DATA IN THIS EXERCISE:

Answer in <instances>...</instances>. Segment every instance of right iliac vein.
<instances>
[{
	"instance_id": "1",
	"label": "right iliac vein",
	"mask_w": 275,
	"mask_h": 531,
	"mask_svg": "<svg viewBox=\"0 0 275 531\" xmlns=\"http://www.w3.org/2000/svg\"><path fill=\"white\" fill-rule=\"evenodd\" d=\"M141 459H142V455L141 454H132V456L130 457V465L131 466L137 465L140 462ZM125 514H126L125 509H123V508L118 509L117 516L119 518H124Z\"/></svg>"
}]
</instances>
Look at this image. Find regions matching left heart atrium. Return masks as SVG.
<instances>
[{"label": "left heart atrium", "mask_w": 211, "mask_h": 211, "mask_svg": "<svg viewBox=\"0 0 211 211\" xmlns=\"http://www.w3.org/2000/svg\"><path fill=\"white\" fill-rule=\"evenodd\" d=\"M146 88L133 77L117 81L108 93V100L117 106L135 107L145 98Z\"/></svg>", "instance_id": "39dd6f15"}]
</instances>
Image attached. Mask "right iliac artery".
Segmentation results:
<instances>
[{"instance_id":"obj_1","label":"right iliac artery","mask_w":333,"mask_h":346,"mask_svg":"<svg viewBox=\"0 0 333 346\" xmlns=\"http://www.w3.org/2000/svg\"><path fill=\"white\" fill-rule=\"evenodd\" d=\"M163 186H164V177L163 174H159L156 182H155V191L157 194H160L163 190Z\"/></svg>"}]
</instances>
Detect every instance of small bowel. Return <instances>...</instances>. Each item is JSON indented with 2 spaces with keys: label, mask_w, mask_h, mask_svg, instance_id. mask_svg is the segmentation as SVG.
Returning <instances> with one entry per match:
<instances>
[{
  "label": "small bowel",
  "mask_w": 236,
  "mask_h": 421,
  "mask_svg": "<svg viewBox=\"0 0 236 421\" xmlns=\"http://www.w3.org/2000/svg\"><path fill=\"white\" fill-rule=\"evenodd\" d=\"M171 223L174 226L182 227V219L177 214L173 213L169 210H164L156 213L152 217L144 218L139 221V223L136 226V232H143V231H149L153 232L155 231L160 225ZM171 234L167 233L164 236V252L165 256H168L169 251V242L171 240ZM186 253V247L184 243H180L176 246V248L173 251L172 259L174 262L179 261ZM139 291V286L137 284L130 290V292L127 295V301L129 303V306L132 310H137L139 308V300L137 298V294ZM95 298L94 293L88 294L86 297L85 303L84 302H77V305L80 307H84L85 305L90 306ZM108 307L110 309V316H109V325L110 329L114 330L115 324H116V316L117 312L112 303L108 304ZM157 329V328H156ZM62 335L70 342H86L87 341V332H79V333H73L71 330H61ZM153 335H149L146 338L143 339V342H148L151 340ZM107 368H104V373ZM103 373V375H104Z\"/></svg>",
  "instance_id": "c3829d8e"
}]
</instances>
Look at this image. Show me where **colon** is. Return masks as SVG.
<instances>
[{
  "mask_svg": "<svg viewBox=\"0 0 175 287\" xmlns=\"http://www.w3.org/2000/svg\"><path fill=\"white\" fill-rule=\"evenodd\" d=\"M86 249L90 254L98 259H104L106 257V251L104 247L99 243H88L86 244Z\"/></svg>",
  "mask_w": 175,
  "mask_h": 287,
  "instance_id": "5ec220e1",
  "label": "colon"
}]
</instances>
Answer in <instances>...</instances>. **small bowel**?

TASK TO CARRY OUT:
How many lines of the listing above contain the word "every"? Reply with the number alone.

ANSWER IN FULL:
2